Access Virtual Machine and Transfer Web App
- In Visual Studio Code (VSC) create a terminal window in the directory of your project.
- Login to azure through the terminal window.
- Login to the Azure portal and find your virtual machine. Start your VM.
- Find and record your Public IP address from the azure portal VM Overview or type
az vm list-ip-addresses -g web-app-vm-project -n linux-vm-project
in your VSC terminal window to obtain your IP address - Next, we’re going to copy our web-app from our local machine to the VM home user directory using the secure copy utility command
scp -r ./web-app projectadmin@IPADDRESS:/home/projectadmin
- Login with your credentials to the virtual machine to complete the secure copy.

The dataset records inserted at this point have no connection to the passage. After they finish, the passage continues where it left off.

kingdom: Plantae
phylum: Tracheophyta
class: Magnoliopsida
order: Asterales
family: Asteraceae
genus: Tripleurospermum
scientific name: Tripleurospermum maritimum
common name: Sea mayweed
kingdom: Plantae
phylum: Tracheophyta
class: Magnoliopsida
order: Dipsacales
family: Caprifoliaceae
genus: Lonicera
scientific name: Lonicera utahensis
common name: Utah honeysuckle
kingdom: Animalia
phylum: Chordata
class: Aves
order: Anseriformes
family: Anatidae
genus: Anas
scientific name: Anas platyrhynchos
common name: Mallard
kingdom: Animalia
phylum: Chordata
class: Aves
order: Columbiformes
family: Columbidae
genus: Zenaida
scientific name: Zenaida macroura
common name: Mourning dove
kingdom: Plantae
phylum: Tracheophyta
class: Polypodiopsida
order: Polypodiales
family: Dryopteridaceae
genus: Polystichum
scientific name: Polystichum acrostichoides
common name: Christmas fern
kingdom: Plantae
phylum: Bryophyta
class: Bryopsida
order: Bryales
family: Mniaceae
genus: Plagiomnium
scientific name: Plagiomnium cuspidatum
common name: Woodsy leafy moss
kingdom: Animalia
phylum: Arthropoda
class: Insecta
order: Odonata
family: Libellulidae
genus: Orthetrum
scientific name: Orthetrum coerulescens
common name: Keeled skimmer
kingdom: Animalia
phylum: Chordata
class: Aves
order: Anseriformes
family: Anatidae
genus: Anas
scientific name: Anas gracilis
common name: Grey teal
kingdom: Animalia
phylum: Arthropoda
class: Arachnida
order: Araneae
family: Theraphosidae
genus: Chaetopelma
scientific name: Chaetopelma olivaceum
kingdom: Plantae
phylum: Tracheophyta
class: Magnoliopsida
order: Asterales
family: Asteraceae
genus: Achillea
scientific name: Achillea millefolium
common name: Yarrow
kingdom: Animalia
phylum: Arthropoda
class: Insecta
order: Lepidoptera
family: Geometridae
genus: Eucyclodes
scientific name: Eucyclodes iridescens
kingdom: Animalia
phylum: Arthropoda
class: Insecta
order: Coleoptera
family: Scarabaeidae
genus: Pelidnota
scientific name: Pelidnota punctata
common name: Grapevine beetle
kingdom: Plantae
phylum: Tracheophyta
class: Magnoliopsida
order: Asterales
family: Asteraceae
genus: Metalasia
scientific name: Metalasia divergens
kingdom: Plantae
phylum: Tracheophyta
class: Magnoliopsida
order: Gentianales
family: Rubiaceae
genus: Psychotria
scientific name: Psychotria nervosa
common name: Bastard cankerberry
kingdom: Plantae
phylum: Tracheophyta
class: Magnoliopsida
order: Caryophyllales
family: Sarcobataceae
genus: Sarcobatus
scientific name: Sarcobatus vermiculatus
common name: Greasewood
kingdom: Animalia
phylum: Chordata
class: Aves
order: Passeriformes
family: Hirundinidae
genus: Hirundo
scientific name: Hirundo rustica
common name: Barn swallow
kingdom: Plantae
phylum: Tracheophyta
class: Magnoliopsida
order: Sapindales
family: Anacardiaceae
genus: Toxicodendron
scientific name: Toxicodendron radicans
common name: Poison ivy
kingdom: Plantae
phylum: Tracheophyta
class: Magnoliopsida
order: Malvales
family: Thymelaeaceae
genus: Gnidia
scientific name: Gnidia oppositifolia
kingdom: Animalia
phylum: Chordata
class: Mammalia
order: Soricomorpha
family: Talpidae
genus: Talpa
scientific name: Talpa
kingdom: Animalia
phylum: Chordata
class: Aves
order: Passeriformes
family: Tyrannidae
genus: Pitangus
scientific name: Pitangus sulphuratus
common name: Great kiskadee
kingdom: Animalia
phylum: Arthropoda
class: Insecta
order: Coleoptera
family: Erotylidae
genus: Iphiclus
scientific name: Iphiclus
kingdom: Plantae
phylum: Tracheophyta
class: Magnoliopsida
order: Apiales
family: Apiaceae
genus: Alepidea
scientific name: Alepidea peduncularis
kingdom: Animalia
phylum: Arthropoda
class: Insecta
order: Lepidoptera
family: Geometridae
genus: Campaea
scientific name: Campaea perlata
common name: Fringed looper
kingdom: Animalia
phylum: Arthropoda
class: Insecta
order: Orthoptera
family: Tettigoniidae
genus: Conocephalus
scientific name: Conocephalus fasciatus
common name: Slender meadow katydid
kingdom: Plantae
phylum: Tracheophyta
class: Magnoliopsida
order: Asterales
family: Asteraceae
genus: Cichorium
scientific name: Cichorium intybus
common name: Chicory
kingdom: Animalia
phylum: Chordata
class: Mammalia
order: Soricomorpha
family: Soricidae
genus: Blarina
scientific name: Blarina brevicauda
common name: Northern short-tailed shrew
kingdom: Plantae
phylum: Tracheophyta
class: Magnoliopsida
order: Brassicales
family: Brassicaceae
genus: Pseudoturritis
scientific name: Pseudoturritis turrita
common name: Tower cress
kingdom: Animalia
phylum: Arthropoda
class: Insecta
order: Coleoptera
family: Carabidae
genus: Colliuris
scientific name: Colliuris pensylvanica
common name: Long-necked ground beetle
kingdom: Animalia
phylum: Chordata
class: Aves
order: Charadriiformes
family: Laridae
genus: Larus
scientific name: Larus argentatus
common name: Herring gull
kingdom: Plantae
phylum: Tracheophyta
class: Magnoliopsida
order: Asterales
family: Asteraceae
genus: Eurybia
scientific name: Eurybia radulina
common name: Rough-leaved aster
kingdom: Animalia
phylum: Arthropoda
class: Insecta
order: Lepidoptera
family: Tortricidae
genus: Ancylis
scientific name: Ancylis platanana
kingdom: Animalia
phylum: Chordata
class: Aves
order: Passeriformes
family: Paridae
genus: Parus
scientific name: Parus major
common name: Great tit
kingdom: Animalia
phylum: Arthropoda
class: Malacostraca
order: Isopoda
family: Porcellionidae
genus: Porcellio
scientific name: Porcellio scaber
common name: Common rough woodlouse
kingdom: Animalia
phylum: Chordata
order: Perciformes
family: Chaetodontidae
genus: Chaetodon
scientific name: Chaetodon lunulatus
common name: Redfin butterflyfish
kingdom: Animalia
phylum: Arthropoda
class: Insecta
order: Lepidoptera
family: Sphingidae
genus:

- Username: (username you chosen)
projectadmin
- Password: (password you chosen)
projectadmin|2021
- Username: (username you chosen)
NOTE: The first time you try connecting to the VM, you’ll see a similar message to the one below and should answer ‘yes’ to permanently add the IP address to the list of known hosts.
1 2 3 4 |
The authenticity of host '52.191.135.139 (52.191.135.139)' can't be established. ECDSA key fingerprint is SHA256:7bBVTsYNImhXxAn+xscCHm/OkcodHZS615VSKO3GP8c. Are you sure you want to continue connecting (yes/no)? |
- Once the files have been copied to the VM, we can connect to the VM using a secure shell
ssh projectadmin@IPADDRESS
and login with the same credentials - Navigate to the web-app directory and
ls
contents to see that our files have transferred. - Stop the virtual machine if you are done or continue to the next section.
Configure and Deploy Web Server
- Start your virtual machine (VM) and record your public IP address
- In Visual Studio Code (VSC) open a terminal window and login to azure.
- SSH login to your VM in the terminal window
ssh projectadmin@IPADDRESS
- Username: (username you chosen)
projectadmin
- Password: (password you chosen)
projectadmin|2021
- Username: (username you chosen)
- Update the VM package repository information
sudo apt-get -y update
- Install the web server nginx and python which will run our web app on the server
sudo apt-get -y install nginx python3-venv
- Setup the reverse proxy for our nginx web server
- Open a new terminal window and navigate to
/etc/nginx/sites-available
- Unlink the existing default reverse proxy file
sudo unlink /etc/nginx/sites-enabled/default
- Open up a new terminal window and secure copy our reverse-proxy.conf file to our home directory
scp -r reverse-proxy.conf projectadmin@IPADDRESS:/home/projectadmin
- Switch back to our ssh terminal window (connected to the VM) and verify the file has been copied to the projectadmin home directory
- Move the reverse-proxy.conf
sudo mv reverse-proxy.conf /etc/nginx/sites-available
- Navigate to the sites-available directory
cd /etc/nginx/sites-available
- Verify the reverse-proxy.conf file is in the directory
- Link our proxy file to the sites-enabled
sudo ln -s /etc/nginx/sites-available/reverse-proxy.conf /etc/nginx/sites-enabled/reverse-proxy.conf
- Open a new terminal window and navigate to
- Restart the nginx service
sudo service nginx restart
- Navigate to the web-app directory
- Setup the python virtual environment
python3 -m venv ven
- Activate the python environment
source venv/bin/activate
- Upgrade pip in the virtual environment
pip install --upgrade pip
- Install dependencies for our web-app project
pip install -r requirements.txt
- Run the python web app
python application.py
- Open a web browser and navigate to the public IP address of your virtual machine
Voila! You have successfully created a Flask web application running on an azure virtual machine.
Congratulations!
Cleanup
Don’t forget to stop your virtual machine after you are done playing with your project and to delete your resource group.